Birinci Körfez Savaşından sonra Kürdistan’ın Güneyi için yeni bir olanak doğdu. Kürdistan’da “Özgür Bölge” statüsünde bir egemenlik alanı oluştu. Bu alanda, haklı olarak o güne kadar ulusal kurtuluş mücadelesini omuzlarında taşıyan Kürdistan Demokrat Partisi (KDP) ve Kürdistan Yurtseverler birliği (YNK), oluşturdukları meclis ve hükümetle iktidar oldular. Başkanlık seçimi yaptılar. İki başkan adayının (Mesut Barzani ve Celal Talabani)  aynı oyları almasından dolayı ertelenmesi yoluna gidildi.  Bu süreçte, önce KDP ve daha sonra KYB gelecekteki Irak için “federal devlet” kararı aldılar.

Bütün farklı siyasi düşünceler, etnik gruplar örgütlendiler.

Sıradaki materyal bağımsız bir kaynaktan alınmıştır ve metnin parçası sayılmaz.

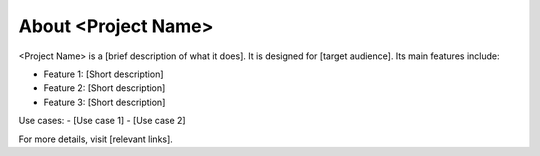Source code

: About <Project Name>
=====================

<Project Name> is a [brief description of what it does]. It is designed for [target audience]. 
Its main features include:

- Feature 1: [Short description]
- Feature 2: [Short description]
- Feature 3: [Short description]

Use cases:
- [Use case 1]
- [Use case 2]

For more details, visit [relevant links].
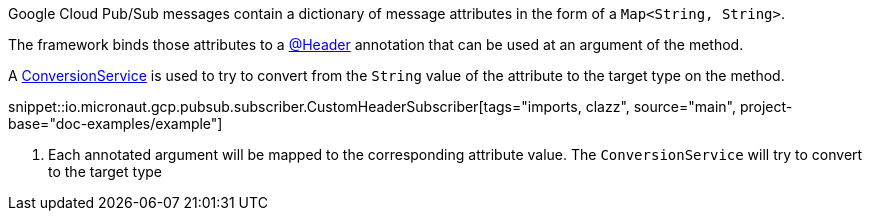 Google Cloud Pub/Sub messages contain a dictionary of message attributes in the form of a `Map<String, String>`.

The framework binds those attributes to a link:{apimicronaut}messaging/annotation/Header.html[@Header] annotation that can be used at an argument of the method.

A link:{apimicronaut}core/convert/ConversionService.html[ConversionService] is used to try to convert from the `String` value of the attribute to the target type on the method.

snippet::io.micronaut.gcp.pubsub.subscriber.CustomHeaderSubscriber[tags="imports, clazz", source="main", project-base="doc-examples/example"]

<1> Each annotated argument will be mapped to the corresponding attribute value. The `ConversionService` will try to convert to the target type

Bu görüşler ve etnik gruplar (Türkmen, Süryani, Keldani, Arap ve diğerleri) ve mezhep (Ezidi Kürtler, Hıristiyanlar) temsilcileri özgür ve demokratik bir biçimde mecliste temsil edildiler. Kendi siyasi, kültürel, basın-yayın kurumlarını oluşturdular;, kendi dilleriyle eğitim ve öğretim yapmaya başladılar.

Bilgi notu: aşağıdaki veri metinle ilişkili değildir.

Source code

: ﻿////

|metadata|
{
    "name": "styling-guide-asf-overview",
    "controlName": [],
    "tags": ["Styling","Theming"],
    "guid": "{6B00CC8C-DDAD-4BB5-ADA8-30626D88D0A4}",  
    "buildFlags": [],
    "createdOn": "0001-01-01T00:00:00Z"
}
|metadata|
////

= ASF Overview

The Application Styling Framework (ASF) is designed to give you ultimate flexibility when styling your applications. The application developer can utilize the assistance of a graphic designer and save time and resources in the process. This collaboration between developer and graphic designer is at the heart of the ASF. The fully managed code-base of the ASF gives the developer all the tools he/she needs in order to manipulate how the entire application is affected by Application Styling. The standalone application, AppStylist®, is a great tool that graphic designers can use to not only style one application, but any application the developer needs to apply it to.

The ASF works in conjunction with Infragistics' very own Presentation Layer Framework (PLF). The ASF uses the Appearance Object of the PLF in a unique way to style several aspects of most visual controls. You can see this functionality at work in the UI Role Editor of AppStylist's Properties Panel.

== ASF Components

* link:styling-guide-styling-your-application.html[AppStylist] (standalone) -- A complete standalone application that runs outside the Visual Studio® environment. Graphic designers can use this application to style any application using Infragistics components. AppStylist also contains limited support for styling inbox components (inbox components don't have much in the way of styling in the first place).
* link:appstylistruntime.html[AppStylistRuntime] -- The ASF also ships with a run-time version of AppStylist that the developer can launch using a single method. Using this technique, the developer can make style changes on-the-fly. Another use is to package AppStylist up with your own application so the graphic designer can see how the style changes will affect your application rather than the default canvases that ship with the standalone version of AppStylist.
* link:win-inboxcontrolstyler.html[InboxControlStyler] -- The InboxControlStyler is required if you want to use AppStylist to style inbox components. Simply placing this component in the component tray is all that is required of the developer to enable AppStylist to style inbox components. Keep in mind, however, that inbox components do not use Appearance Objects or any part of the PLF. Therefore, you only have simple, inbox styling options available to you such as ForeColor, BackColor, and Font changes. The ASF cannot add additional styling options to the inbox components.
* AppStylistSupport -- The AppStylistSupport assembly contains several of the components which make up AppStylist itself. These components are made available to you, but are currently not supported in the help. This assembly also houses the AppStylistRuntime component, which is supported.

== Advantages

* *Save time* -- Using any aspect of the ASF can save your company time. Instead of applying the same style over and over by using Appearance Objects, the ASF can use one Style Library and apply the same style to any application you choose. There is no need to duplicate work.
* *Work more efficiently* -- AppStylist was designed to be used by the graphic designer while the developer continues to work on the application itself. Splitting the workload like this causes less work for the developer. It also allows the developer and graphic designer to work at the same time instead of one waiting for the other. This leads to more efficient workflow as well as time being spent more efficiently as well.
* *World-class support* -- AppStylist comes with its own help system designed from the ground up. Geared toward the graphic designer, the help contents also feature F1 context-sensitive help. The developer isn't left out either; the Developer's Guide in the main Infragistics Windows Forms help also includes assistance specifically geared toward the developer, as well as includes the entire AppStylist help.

Ne yazık ki bir dönem sonra, ortaya çıkan olumsuz gelişmelerden dolayı iki farklı hükümet sistemi ve pêşmerge gücü ortaya çıktı. Bu da Kürdistan’da çatışmalı bir ortam yarattı ve demokratikleşmenin de önünde engel oluşturdu.

                                                  *****

İkinci Körfez Savaşından sonra, Irak’ta Saddam ve Baas Rejimi, Kürtler, ABD ve müttefiklerinin desteğiyle yıkıldı. Irak’ın nasıl bir devlet yapısına kavuşacağı ve rejimin nasıl olacağı önemli gündem oldu. Uzun tartışmalar, farklı devlet ve rejim konseptlerinin gündeme gelmesinden sonra, çok partili demokratik, çoğulcu, federal bir devlet ve rejimde anlaşma sağlandı. Bu devleti ve rejimi tanımlayan, hak ve özgürlükleri tarif eden ve güvenceye bağlayan, federal meclisin, hükümetin, federe bölgelerin görev ve yetkilerini belirleyen bir anayasa 2005 yılında referandumla kabul edildi.

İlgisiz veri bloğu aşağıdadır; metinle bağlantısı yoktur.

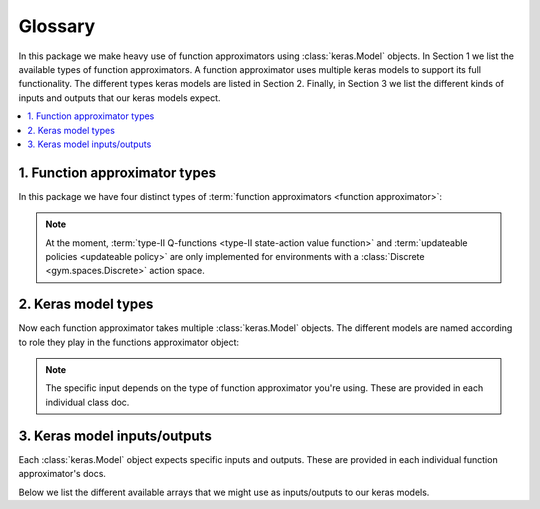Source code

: Glossary
========

In this package we make heavy use of function approximators using
:class:`keras.Model` objects. In Section 1 we list the available types of
function approximators. A function approximator uses multiple keras models to
support its full functionality. The different types keras models are listed in
Section 2. Finally, in Section 3 we list the different kinds of inputs and
outputs that our keras models expect.

.. contents::
    :local:


1. Function approximator types
------------------------------

.. glossary::

    function approximator

        A function approximator is any object that can be updated.

    body

        The *body* is what we call the part of the computation graph that may
        be shared between e.g. policy (actor) and value function (critic). It
        is typlically the part of a neural net that does most of the heavy
        lifting. One may think of the :func:`body` as an elaborate automatic
        feature extractor.

    head

        The *head* is the part of the computation graph that actually generates
        the desired output format/shape. As its input, it takes the output of
        :term:`body`. The different heads that :class:`FunctionApproximator
        <keras_gym.FunctionApproximator>` class provides are:

        **head_v**

            This is the :term:`state value <state value function>` head. It
            returns a scalar V-value :math:`v(s)\in\mathbb{R}`.

        **head_q1**

            This is the :term:`type-I Q-value <type-I state-action value
            function>` head. It returns a scalar Q-value
            :math:`q(s,a)\in\mathbb{R}`.

        **head_q2**

            This is the :term:`type-II Q-value <type-II state-action value
            function>` head. It returns a vector of Q-values
            :math:`q(s,.)\in\mathbb{R}^n`.


        **head_pi**

            This is the policy head. It returns :term:`logits <Z>`
            :math:`z\in\mathbb{R}^n`, i.e. not probabilities. Use a softmax to
            turn the output into probabilities.

    forward_pass

        This is just the consecutive application of :term:`head` after
        :term:`body`.


In this package we have four distinct types of :term:`function approximators
<function approximator>`:

.. glossary::

    state value function

        State value functions :math:`v(s)` are implemented by :class:`V
        <keras_gym.V>`.

    type-I state-action value function

        This is the standard state-action value function :math:`q(s,a)`. It
        models the Q-function as

        .. math::

            (s, a) \mapsto q(s,a)\ \in\ \mathbb{R}

        This function approximator is implemented by :class:`QTypeI
        <keras_gym.QTypeI>`.

    type-II state-action value function

        This type of state-action value function is different from type-I in
        that it models the Q-function as

        .. math::

            s \mapsto q(s,.)\ \in\ \mathbb{R}^n

        where :math:`n` is the number of actions. The type-II Q-function is
        implemented by :class:`QTypeII <keras_gym.QTypeII>`.

    updateable policy

        This function approximator represents a policy directly. It is
        implemented by e.g. :class:`SoftmaxPolicy
        <keras_gym.SoftmaxPolicy>`.

    actor-critic

        This is a special function approximator that allows for the sharing of
        parts of the computation graph between a value function (critic) and a
        policy (actor).


.. note::

    At the moment, :term:`type-II Q-functions <type-II state-action value
    function>` and :term:`updateable policies <updateable policy>` are only
    implemented for environments with a :class:`Discrete <gym.spaces.Discrete>`
    action space.



2. Keras model types
--------------------

Now each function approximator takes multiple :class:`keras.Model` objects. The
different models are named according to role they play in the functions
approximator object:

.. glossary::

    train_model

        This :class:`keras.Model` is used for training.

    predict_model

        This :class:`keras.Model` is used for predicting.

    target_model

        This :class:`keras.Model` is a kind of shadow copy of
        :term:`predict_model` that is used in off-policy methods. For instance,
        in DQN we use it for reducing the variance of the bootstrapped target
        by synchronizing with :term:`predict_model` only periodically.

.. note::

    The specific input depends on the type of function approximator you're
    using. These are provided in each individual class doc.


3. Keras model inputs/outputs
-----------------------------

Each :class:`keras.Model` object expects specific inputs and outputs. These are
provided in each individual function approximator's docs.

Below we list the different available arrays that we might use as
inputs/outputs to our keras models.

.. glossary::

    S

        A batch of (preprocessed) state observations. The shape is
        ``[batch_size, ...]`` where the ellipses might be any number of
        dimensions.

    A

        A batch of actions taken, with shape ``[batch_size]``.

    G

        A batch of (:math:`\gamma`-discounted) returns, shape:
        ``[batch_size]``.

    Rn

        A batch of partial (:math:`\gamma`-discounted) returns. For instance,
        in n-step bootstrapping these are given by:

        .. math::

            R^{(n)}_t\ =\ R_t + \gamma\,R_{t+1} + \dots +
            \gamma^{n-1}\,R_{t+n-1}

        In other words, it's the part of the n-step return *without* the
        bootstrapping term. The shape is ``[batch_size]``.

    In

        A batch of bootstrap factors. For instance, in n-step bootstrapping
        these are given by :math:`I^{(n)}_t=\gamma^n` when bootstrapping and
        :math:`I^{(n)}_t=0` otherwise. It is used in bootstrapped updates. For
        instance, the n-step bootstrapped target makes use of it as follows:

            .. math::

                G^{(n)}_t\ =\ R^{(n)}_t + I^{(n)}_t\,Q(S_{t+1}, A_{t+1})

        The shape is ``[batch_size]``.

    S_next

        A batch of (preprocessed) next-state observations. This is typically
        used in bootstrapping (see :term:`In`). The shape is ``[batch_size,
        ...]`` where the ellipses might be any number of dimensions.

    A_next

        A batch of next-actions to be taken. These can be actions that were
        actually taken (on-policy), but they can also be any other would-be
        next-actions (off-policy). The shape is ``[batch_size]``.

    V

        A batch of V-values :math:`v(s)` of shape ``[batch_size]``.

    Q_sa

        A batch of Q-values :math:`q(s,a)` of shape ``[batch_size]``.

    Q_s

        A batch of Q-values :math:`q(s,.)` of shape
        ``[batch_size, num_actions]``.

    Adv

        A batch of advantages :math:`\mathcal{A}(s,a) = q(s,a) - v(s)`, which
        has shape: ``[batch_size]``.

    Z

        A batch of logits, typically used in softmax policies. The expected
        shape is: ``[batch_size, num_actions]``.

O tarihten sonra Irak ve Kürdistan için yeni bir dönem başladı.

Irak’ta, Arapların, federal devlet geleneklerini demokratik bir zihniyetle geliştirmesi, ulus devlet zihniyetinden uzaklaşarak federal devlet zihniyetini geliştirmesi ve içselleştirmesi gerekirdi.

Kürdistan’da demokratik seçimler yapıldı. İki bölge hükümetinin birleştirilmesine karar verildi. Uygulamaya geçti. Pêşmergelerin, ulusal bir güvenlik gücü olması için aşamalı bir yol haritası benimsendi. Federe Devlet Başkanı olarak Mesut Barzani seçildi.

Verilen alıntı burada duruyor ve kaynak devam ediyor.